Note: A word of caution to anyone else who may be interested in using the Font Squirrel tool to create Tengwar Web fonts: In order for things to work properly, you must use "Expert mode" and change the Subsetting setting to "No Subsetting" or "Custom Subsetting" with the Private Use Area range specified.

I've mostly just tested this technique in Firefox and Chrome, but it seems to work reliably for displaying Tengwar on computers without any of the fonts installed. If you try it out in Internet Explorer (or any browser on Windows) and run into issues, let me know if you want.
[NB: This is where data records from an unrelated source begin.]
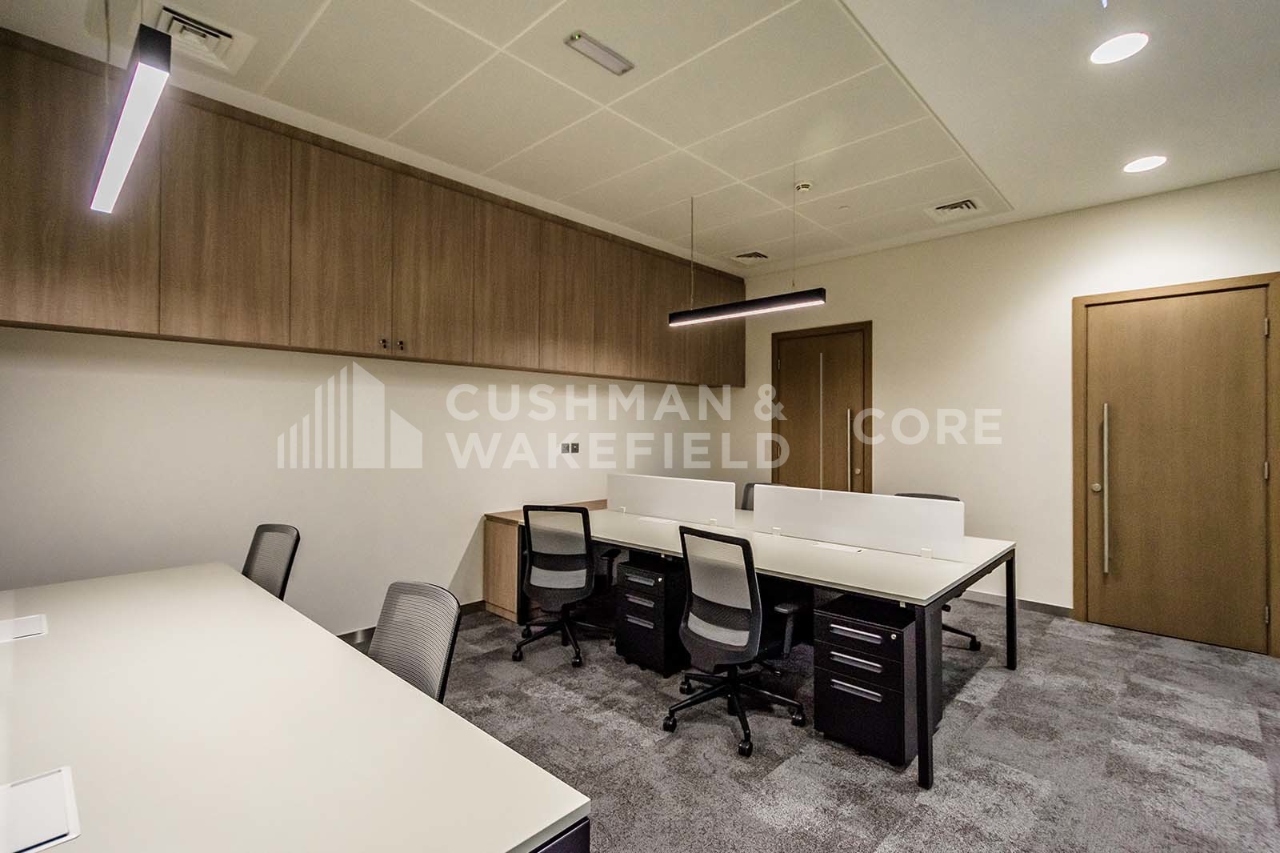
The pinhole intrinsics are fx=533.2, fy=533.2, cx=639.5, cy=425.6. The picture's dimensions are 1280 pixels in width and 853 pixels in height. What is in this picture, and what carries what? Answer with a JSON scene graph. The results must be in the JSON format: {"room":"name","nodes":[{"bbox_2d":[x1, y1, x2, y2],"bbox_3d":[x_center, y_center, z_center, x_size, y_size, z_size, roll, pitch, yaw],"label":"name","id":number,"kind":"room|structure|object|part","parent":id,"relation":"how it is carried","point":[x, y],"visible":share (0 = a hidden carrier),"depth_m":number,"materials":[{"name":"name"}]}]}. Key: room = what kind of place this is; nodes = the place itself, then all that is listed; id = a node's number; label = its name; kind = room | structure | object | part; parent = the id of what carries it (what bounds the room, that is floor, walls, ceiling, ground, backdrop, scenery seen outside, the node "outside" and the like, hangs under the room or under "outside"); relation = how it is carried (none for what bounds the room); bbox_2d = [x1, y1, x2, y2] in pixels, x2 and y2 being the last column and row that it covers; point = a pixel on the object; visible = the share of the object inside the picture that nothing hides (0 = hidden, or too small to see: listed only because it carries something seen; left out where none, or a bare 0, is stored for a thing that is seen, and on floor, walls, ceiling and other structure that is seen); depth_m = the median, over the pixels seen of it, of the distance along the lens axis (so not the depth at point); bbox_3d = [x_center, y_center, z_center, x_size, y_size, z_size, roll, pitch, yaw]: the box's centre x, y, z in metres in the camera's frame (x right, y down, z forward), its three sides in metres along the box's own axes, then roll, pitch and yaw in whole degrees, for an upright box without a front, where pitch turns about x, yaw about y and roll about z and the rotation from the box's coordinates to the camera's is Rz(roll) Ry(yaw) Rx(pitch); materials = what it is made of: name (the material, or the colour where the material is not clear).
{"room":"office","nodes":[
{"label":"office","id":0,"kind":"room"},
{"bbox_2d":[0,325,743,636],"bbox_3d":[-1.449,-0.120,3.969,0.181,3.080,6.664,0,0,43],"label":"left wall","id":1,"kind":"structure","parent":0,"point":[231,396],"depth_m":3.24,"materials":[{"name":"white paint"}]},
{"bbox_2d":[1,27,744,383],"bbox_3d":[-1.105,-1.002,3.908,0.333,1.194,5.359,0,0,43],"label":"upper cabinet run","id":2,"kind":"object","parent":1,"relation":"attached to","point":[49,317],"visible":0.96,"depth_m":2.92,"materials":[{"name":"brown wood"}]},
{"bbox_3d":[-1.507,-0.498,3.254,0.063,0.062,0.119,0,0,43],"label":"knobs","id":3,"kind":"part","parent":2,"relation":"part of","materials":[{"name":"metal"}]},
{"bbox_2d":[333,600,484,644],"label":"baseboard","id":4,"kind":"structure","parent":1,"relation":"attached to","point":[474,605],"depth_m":3.54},
{"bbox_2d":[560,440,579,454],"bbox_3d":[-0.599,0.185,4.573,0.014,0.100,0.188,0,0,43],"label":"wall socket","id":5,"kind":"object","parent":1,"relation":"attached to","point":[572,448],"visible":0.98,"depth_m":4.57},
{"bbox_2d":[1,0,1279,273],"bbox_3d":[1.120,-1.687,1.594,6.418,0.134,6.644,0,0,43],"label":"ceiling","id":6,"kind":"structure","parent":0,"point":[1013,178],"depth_m":2.67,"materials":[{"name":"white paint"}]},
{"bbox_2d":[87,13,174,215],"bbox_3d":[-1.402,-1.142,1.483,1.255,0.813,0.103,0,0,43],"label":"pendant light","id":7,"kind":"object","parent":6,"relation":"hanging from","point":[129,140],"visible":0.99,"depth_m":1.42,"materials":[{"name":"black"}]},
{"bbox_2d":[152,5,251,72],"bbox_3d":[-1.883,-1.637,2.259,0.351,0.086,0.311,0,0,43],"label":"air vent","id":8,"kind":"object","parent":6,"relation":"in","point":[216,33],"visible":0.9,"depth_m":2.24,"materials":[{"name":"white metal"}]},
{"bbox_2d":[564,30,634,74],"bbox_3d":[-0.172,-1.633,2.340,0.096,0.031,0.302,0,0,43],"label":"ceiling light","id":9,"kind":"object","parent":6,"relation":"in","point":[574,38],"visible":0.99,"depth_m":2.33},
{"bbox_2d":[667,180,826,324],"bbox_3d":[0.677,-1.211,3.635,1.222,0.926,0.097,0,0,43],"label":"pendant light","id":10,"kind":"object","parent":6,"relation":"hanging from","point":[758,302],"visible":0.99,"depth_m":3.55,"materials":[{"name":"black metal"}]},
{"bbox_2d":[729,249,771,264],"bbox_3d":[1.079,-1.621,5.143,0.333,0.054,0.342,0,0,43],"label":"air vent","id":11,"kind":"object","parent":6,"relation":"in","point":[758,254],"visible":0.99,"depth_m":5.12,"materials":[{"name":"white metal"}]},
{"bbox_2d":[793,180,812,192],"bbox_3d":[1.106,-1.623,3.627,0.117,0.040,0.115,0,0,43],"label":"smoke detector","id":12,"kind":"object","parent":6,"relation":"attached to","point":[807,187],"visible":0.99,"depth_m":3.59,"materials":[{"name":"white"}]},
{"bbox_2d":[924,195,986,222],"bbox_3d":[2.342,-1.607,3.972,0.359,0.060,0.356,0,0,43],"label":"air vent","id":13,"kind":"object","parent":6,"relation":"in","point":[945,207],"visible":0.99,"depth_m":3.95,"materials":[{"name":"white metal"}]},
{"bbox_2d":[1089,31,1148,64],"bbox_3d":[2.034,-1.603,2.266,0.202,0.009,0.201,0,0,43],"label":"recessed light","id":14,"kind":"object","parent":6,"relation":"in","point":[1103,50],"visible":0.98,"depth_m":2.26,"materials":[{"name":"white plastic"}]},
{"bbox_2d":[1123,154,1167,173],"bbox_3d":[3.084,-1.601,3.259,0.205,0.009,0.203,0,0,43],"label":"recessed light","id":15,"kind":"object","parent":6,"relation":"in","point":[1146,162],"visible":0.98,"depth_m":3.25,"materials":[{"name":"white plastic"}]},
{"bbox_2d":[354,594,1279,852],"bbox_3d":[0.397,1.479,1.443,6.333,0.110,7.121,0,0,43],"label":"carpet floor","id":16,"kind":"structure","parent":0,"point":[898,797],"depth_m":2.36,"materials":[{"name":"grey carpet"}]},
{"bbox_2d":[240,522,300,599],"bbox_3d":[-1.909,0.946,2.451,0.633,0.900,0.626,0,0,43],"label":"office chair","id":17,"kind":"object","parent":16,"relation":"on","point":[251,553],"visible":0.36,"depth_m":2.62,"materials":[{"name":"black fabric"}]},
{"bbox_2d":[0,562,588,850],"bbox_3d":[-1.421,1.040,1.515,2.839,0.718,1.003,0,0,43],"label":"desk","id":18,"kind":"object","parent":16,"relation":"on","point":[46,645],"visible":0.99,"depth_m":1.16,"materials":[{"name":"white laminate"}]},
{"bbox_2d":[0,612,47,642],"bbox_3d":[-2.053,0.658,1.715,0.198,0.013,0.190,0,0,43],"label":"table socket box","id":19,"kind":"object","parent":18,"relation":"in","point":[26,630],"visible":0.99,"depth_m":1.74,"materials":[{"name":"white plastic"}]},
{"bbox_2d":[0,765,79,852],"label":"table socket box","id":20,"kind":"object","parent":18,"relation":"in","point":[56,829],"visible":0.99,"depth_m":0.92,"materials":[{"name":"white plastic"}]},
{"bbox_2d":[367,578,462,701],"bbox_3d":[-0.849,0.953,1.582,0.617,0.882,0.607,0,0,43],"label":"office chair","id":21,"kind":"object","parent":16,"relation":"on","point":[382,660],"visible":0.39,"depth_m":1.71,"materials":[{"name":"grey fabric"}]},
{"bbox_2d":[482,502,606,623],"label":"wooden cabinet","id":22,"kind":"object","parent":16,"relation":"on","point":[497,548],"visible":0.28,"depth_m":3.98,"materials":[{"name":"brown wood"}]},
{"bbox_2d":[516,503,611,665],"bbox_3d":[-0.470,0.946,3.423,0.681,0.947,0.668,0,0,12],"label":"office chair","id":23,"kind":"object","parent":16,"relation":"on","point":[532,585],"visible":0.98,"depth_m":3.25,"materials":[{"name":"black fabric"}]},
{"bbox_2d":[612,554,687,675],"bbox_3d":[0.144,1.142,3.335,0.358,0.571,0.502,0,0,43],"label":"drawer pedestal","id":24,"kind":"object","parent":16,"relation":"on","point":[630,580],"visible":0.77,"depth_m":3.15,"materials":[{"name":"black metal"}]},
{"bbox_2d":[666,524,810,758],"bbox_3d":[0.450,0.949,2.597,0.678,0.949,0.674,0,0,43],"label":"office chair","id":25,"kind":"object","parent":16,"relation":"on","point":[755,618],"visible":0.99,"depth_m":2.47,"materials":[{"name":"black fabric"}]},
{"bbox_2d":[740,480,772,510],"bbox_3d":[0.972,0.946,4.394,0.641,0.931,0.655,0,0,43],"label":"office chair","id":26,"kind":"object","parent":16,"relation":"on","point":[747,490],"visible":0.14,"depth_m":4.62,"materials":[{"name":"black"}]},
{"bbox_2d":[500,500,1019,789],"bbox_3d":[0.553,1.057,3.446,2.865,0.705,1.288,0,0,43],"label":"desk","id":27,"kind":"object","parent":16,"relation":"on","point":[1013,665],"visible":0.76,"depth_m":2.74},
{"bbox_2d":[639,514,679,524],"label":"desk grommet","id":28,"kind":"object","parent":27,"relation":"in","point":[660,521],"visible":0.98,"depth_m":3.84,"materials":[{"name":"white"}]},
{"bbox_2d":[607,472,736,526],"bbox_3d":[0.192,0.537,3.983,1.155,0.298,0.064,0,0,43],"label":"desk divider","id":29,"kind":"object","parent":27,"relation":"attached to","point":[617,493],"visible":1,"depth_m":3.91,"materials":[{"name":"white"}]},
{"bbox_2d":[809,540,863,553],"bbox_3d":[1.120,0.689,3.035,0.275,0.012,0.108,0,0,43],"label":"cable grommet","id":30,"kind":"object","parent":27,"relation":"in","point":[838,548],"visible":0.98,"depth_m":3.02,"materials":[{"name":"white"}]},
{"bbox_2d":[752,484,963,561],"bbox_3d":[1.216,0.543,3.113,1.177,0.290,0.069,0,0,43],"label":"desk divider","id":31,"kind":"object","parent":27,"relation":"attached to","point":[905,515],"visible":1,"depth_m":3.03,"materials":[{"name":"white"}]},
{"bbox_2d":[812,591,928,767],"bbox_3d":[1.102,1.147,2.493,0.398,0.569,0.484,0,0,43],"label":"drawer pedestal","id":32,"kind":"object","parent":16,"relation":"on","point":[830,618],"visible":0.86,"depth_m":2.33,"materials":[{"name":"black metal"}]},
{"bbox_2d":[892,492,978,650],"bbox_3d":[1.852,0.959,3.588,0.652,0.939,0.647,0,0,43],"label":"office chair","id":33,"kind":"object","parent":16,"relation":"on","point":[973,638],"visible":0.13,"depth_m":3.42,"materials":[{"name":"black"}]},
{"bbox_2d":[733,168,1279,648],"bbox_3d":[3.278,-0.090,4.085,6.227,3.086,0.171,0,0,43],"label":"right wall","id":34,"kind":"structure","parent":0,"point":[893,354],"depth_m":4.32,"materials":[{"name":"paint"}]},
{"bbox_2d":[770,320,873,493],"bbox_3d":[1.790,0.237,5.343,1.054,2.378,0.112,0,0,43],"label":"door","id":35,"kind":"structure","parent":34,"relation":"in","point":[785,369],"depth_m":5.33,"materials":[{"name":"brown wood"}]},
{"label":"door handle","id":36,"kind":"part","parent":35,"relation":"part of","materials":[{"name":"metal"}]},
{"bbox_2d":[959,589,1073,616],"bbox_3d":[2.642,1.398,4.567,2.856,0.082,0.015,0,0,43],"label":"baseboard","id":37,"kind":"structure","parent":34,"relation":"attached to","point":[1030,605],"depth_m":4.21,"materials":[{"name":"grey"}]},
{"bbox_2d":[1073,274,1277,654],"bbox_3d":[3.636,0.253,3.632,1.035,2.376,0.111,0,0,43],"label":"wooden door","id":38,"kind":"structure","parent":34,"relation":"in","point":[1101,602],"depth_m":3.62,"materials":[{"name":"brown wood"}]},
{"bbox_3d":[3.343,0.471,3.847,0.051,1.145,0.075,0,0,43],"label":"door handle","id":39,"kind":"part","parent":38,"relation":"part of","materials":[{"name":"silver metal"}]}
]}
There are still some issues I'm running into with some of these fonts, and I'll continue to play with the code. Specifically, I would love to switch over to the Tengwar Telcontar font, but it seems too finicky for general use.

Conclusion and Next Steps

If you've stuck with me until now, I commend you for probably being a pretty big nerd. I'm releasing what I have so far and calling it alpha software. Here's another link if you're too lazy to scroll back up to the top. I have every intention of continuing to add features. Here are some ideas for future additions:
  • Probably tweak vowel and diphthong output a bit more
  • Numeral support
  • Possibly implement orthographic transliteration for non-dictionary words
  • "Reverse" transliteration from Tengwar into IPA (I doubt the existence of a reliable way to take phonetic Tengwar back to English)
  • Transliteration from Tengwar to Latin characters using Sindarin and Quenya modes
    • This will require implementation of a "virtual keyboard" for inputting the Tengwar characters, unless anyone has a better idea
  • Support for other Tolkien alphabets (Cirth, possibly Black Speech/One Ring inscription style)
  • Possibly a phonetic German mode
  • Ultimately, transliteration from English into the Common Mode
As always, I have also released my code on GitHub for those of you who are interested.